11. 谎言之网
赞迪尔的机械瞳孔在聚焦时发出一声极细微的咔嗒,像相机镜头在对焦。
“你是谁。”她说。语气很平,不是质问,是在陈述一个需要被回答的事实,“我不认识你。你怎么知道这首曲子。”
孟清梦没有回答第一个问题。她关上门,走到实验台前,从包里掏出那包压缩饼干,放在上次放过的那个位置——试剂架右侧,离强酸试剂瓶刚好二十厘米,保持安全距离。
“因为你上一世给我听过。”她说。
赞迪尔没有动。她的眼睛——那双机械瞳孔——正在极其细微地调整焦距,把孟清梦的脸从整体切分到局部,从轮廓到五官,从皮肤肌理到微表情的每一帧。孟清梦能感受到她的扫描,那种感觉就像被一台医用CT从外到内照了一遍,连指甲缝里残余的仓库灰都没放过。
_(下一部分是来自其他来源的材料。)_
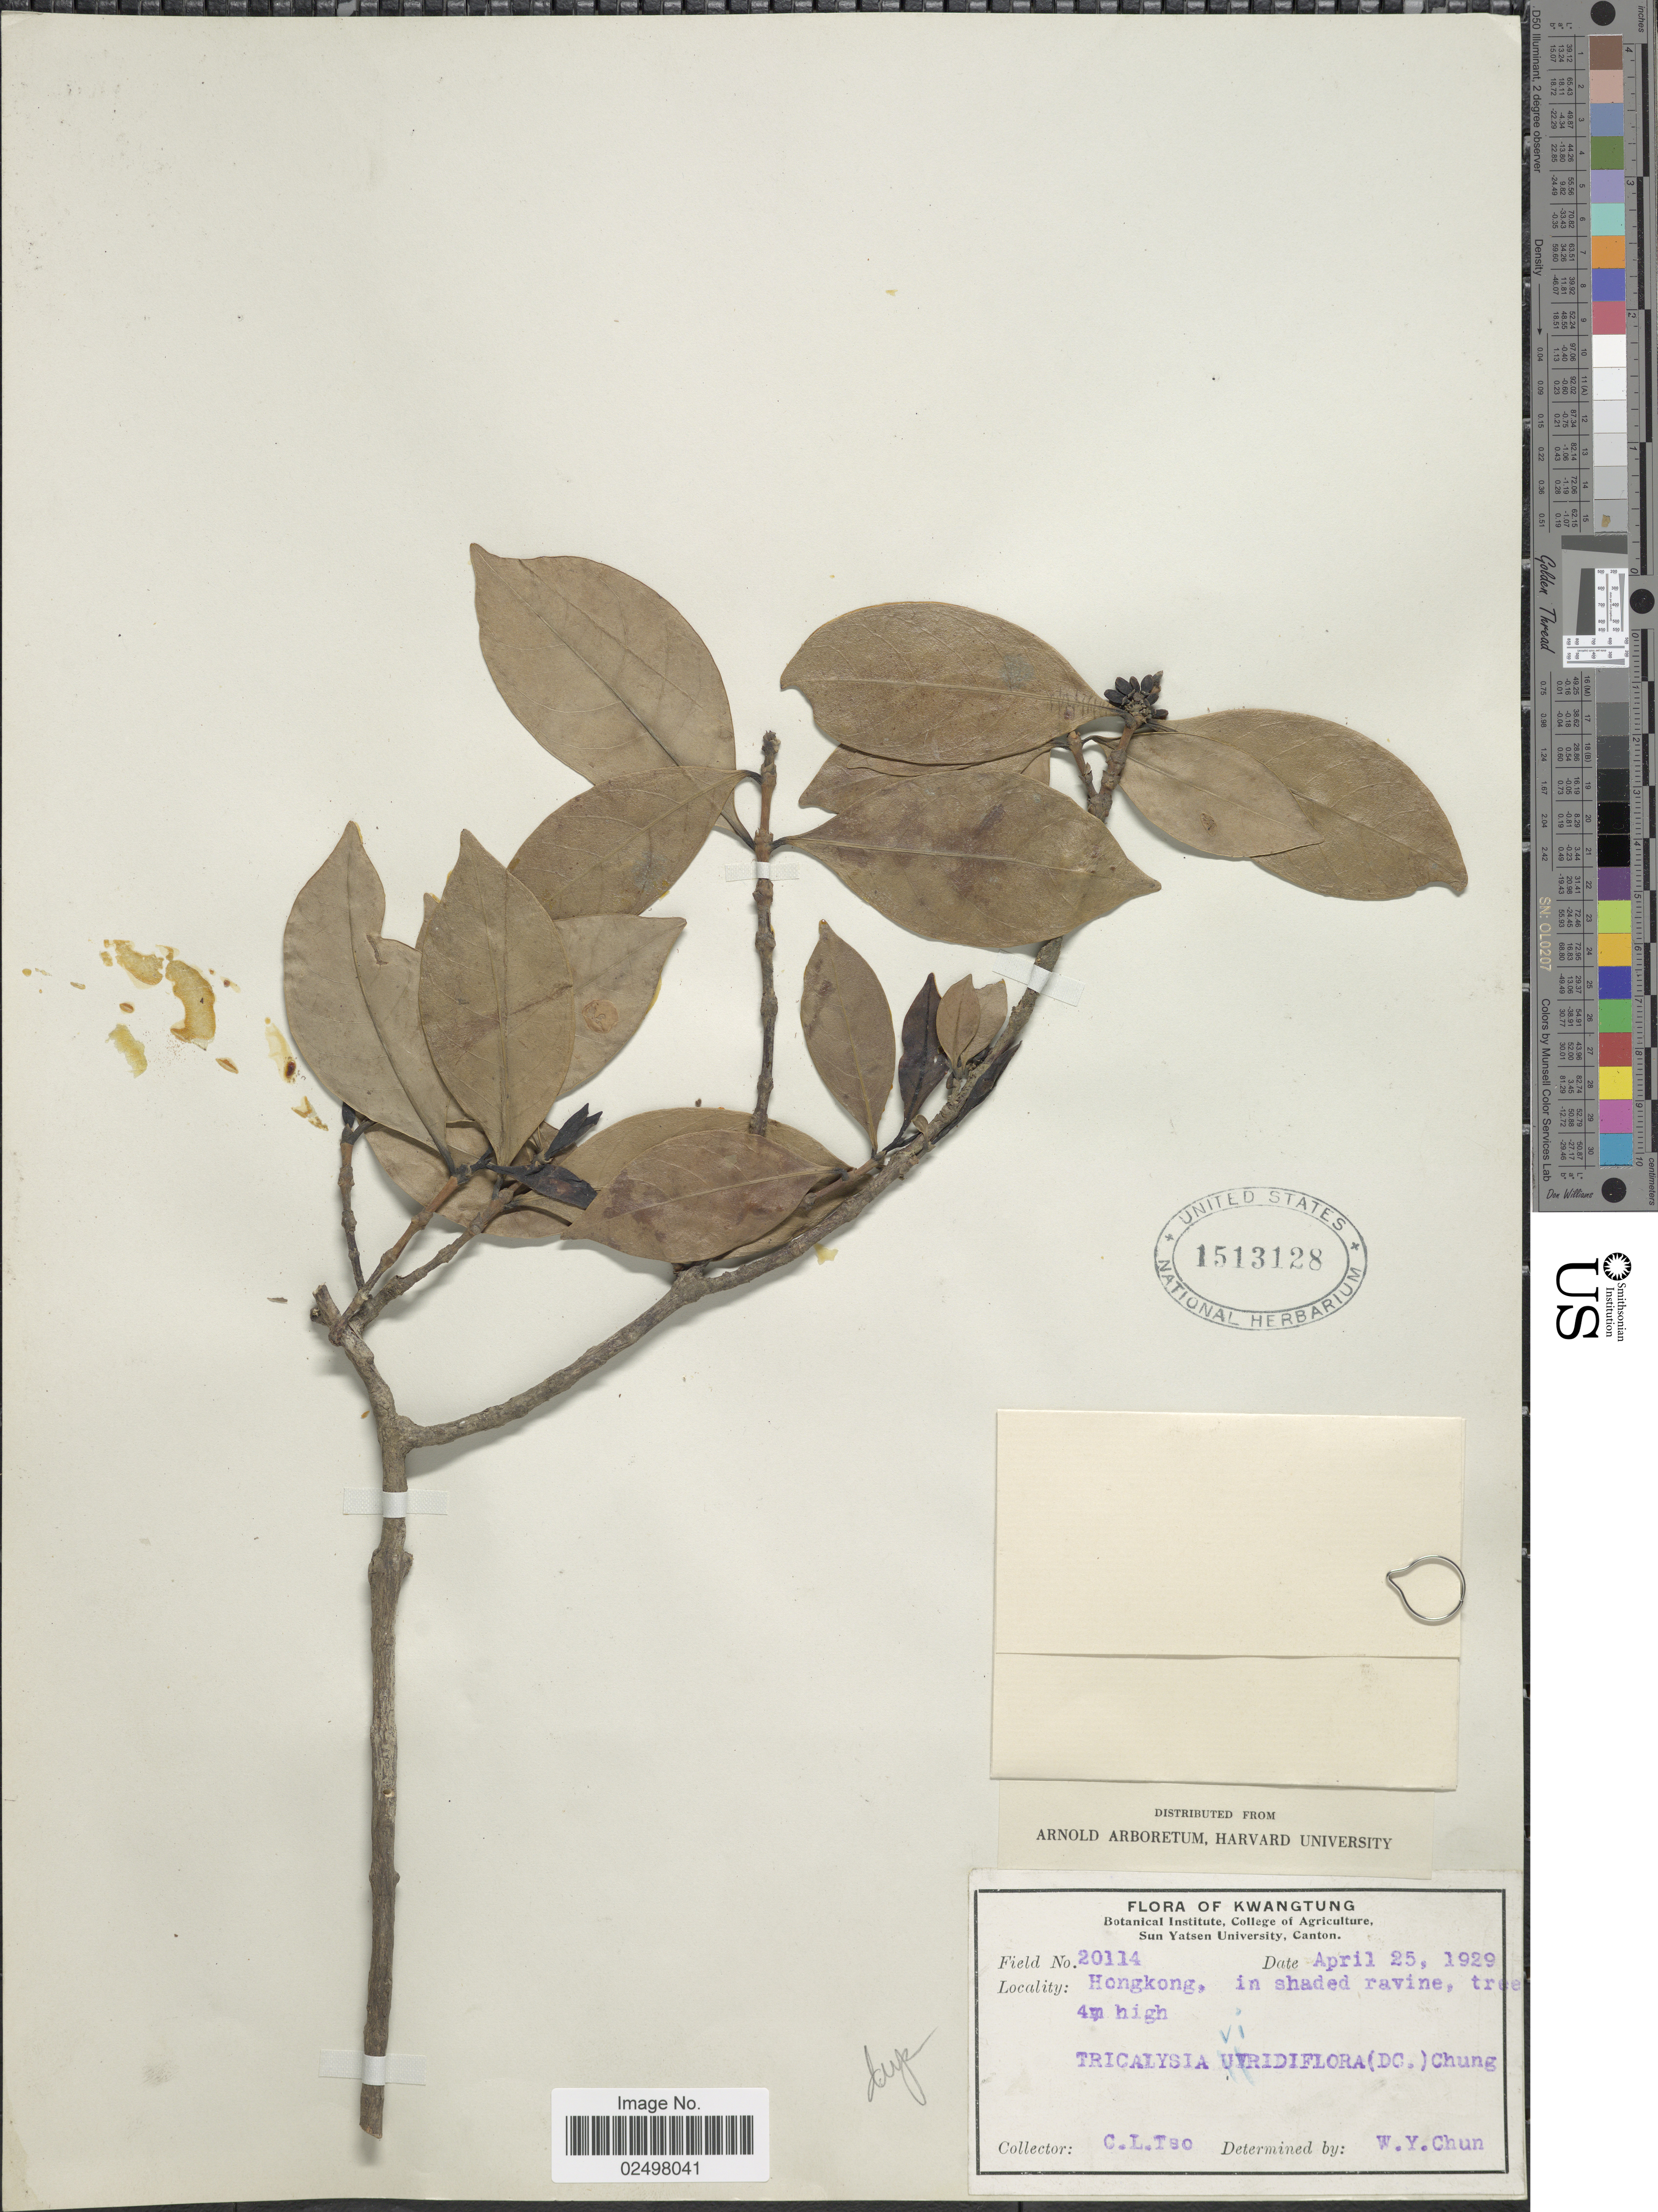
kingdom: Plantae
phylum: Tracheophyta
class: Magnoliopsida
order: Gentianales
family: Rubiaceae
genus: Tricalysia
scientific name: Tricalysia dubia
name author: (Lindl.) Ohwi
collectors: C. Tso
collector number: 20114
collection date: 1929-04-25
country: China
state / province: Hong Kong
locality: Kwangtung, Hongkong, in shaded ravine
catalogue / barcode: US 1513128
“我是昨天才开始写这首曲子的。”赞迪尔说。她把“昨天”两个字咬得很清楚——智械不需要咬字,但她在人类语言的习惯用法里挑选了最精确的一个,“还没有给任何人听过。你的说法有三种可能性:一,你入侵了我的终端,窃取了我的音频文件;二,你通过某种方式获取了我的脑机接口传输记录;三,你确实是‘在上一世’听过。”
她顿了顿。
“第一种可能性的概率为零,因为我还没有存储这段音频——我只在核心代码的内置编辑器里敲了一遍,没有保存。第二种可能性的概率为零,因为我的脑机接口采用非对称加密,密钥每七秒轮换一次,目前不存在能在七秒内破解该加密算法的人。第三种可能性——我在逻辑上无法验证。你在我所有已知的解释模型中都找不到合法的位置。”
孟清梦靠在实验台边上,双手交叉抱在胸前,望着赞迪尔。她发现自己在笑——不是嘲讽也不是得意,是那种看到老朋友的熟悉套路被复刻时忍不住的笑意。上一世赞迪尔第一次计算出“孟清梦可能来自未来”这个结论时,也是差不多的反应:先排除所有可验证的假说,然后把剩下那个虽然不可能但排不掉的选项单独拎出来,放在实验台中间,像对待一管未知试剂一样小心翼翼地审视。
“你可以继续算。”她说,“但我建议你先坐下。”
“我不需要坐。我的腿部驱动系统——”
“我知道。”孟清梦抬起一只手制止她,“但是上一世你在听到让你系统过载的信息时,会触发一个叫‘被动静默’的自我保护机制。你的核心会暂停所有非关键运算,你的瞳孔会闪烁三次,然后你会找一个地方坐下来——不是因为你需要休息,是因为你觉得坐着让你看起来更像是人在思考而不是死机。”
赞迪尔的机械手指悬在半空中。她的瞳孔闪了第一次。然后是第二次。第三次。然后她走到实验台边,拉出一把椅子,坐了下去。她把双手平平整整地放在膝盖上,像一个第一次进教室的小学生。她抬起头看着孟清梦。
“你继续。我在听。”
孟清梦深吸一口气,然后在赞迪尔对面坐下来——不是坐在椅子上,是坐到实验台的边沿上,长腿垂下来,脚尖刚好碰到地面。这个坐姿不专业、不端正、不符合实验室行为守则,但上一世赞迪尔跟她说过“你坐在实验台上的姿势让我觉得实验室不那么像实验室,这是个正面评价,虽然我不完全理解这种评价为什么是正面的”。
“你正在研发的抑制剂,主要靶向是游离色的‘脱离态稳定结构’。目前进展到第三阶段——体外实验已经完成了七种基础色中的红、黄、蓝,接下来你要攻克的是绿色。但你现在卡在绿色的‘编织态’——绿不像红那样只是流动,绿会和物质发生结构性结合,你的抑制剂需要同时阻断游离色的脱离态和编织态,这在分子层面是一对矛盾需求。”
她一口气说完这些,中间没有停顿。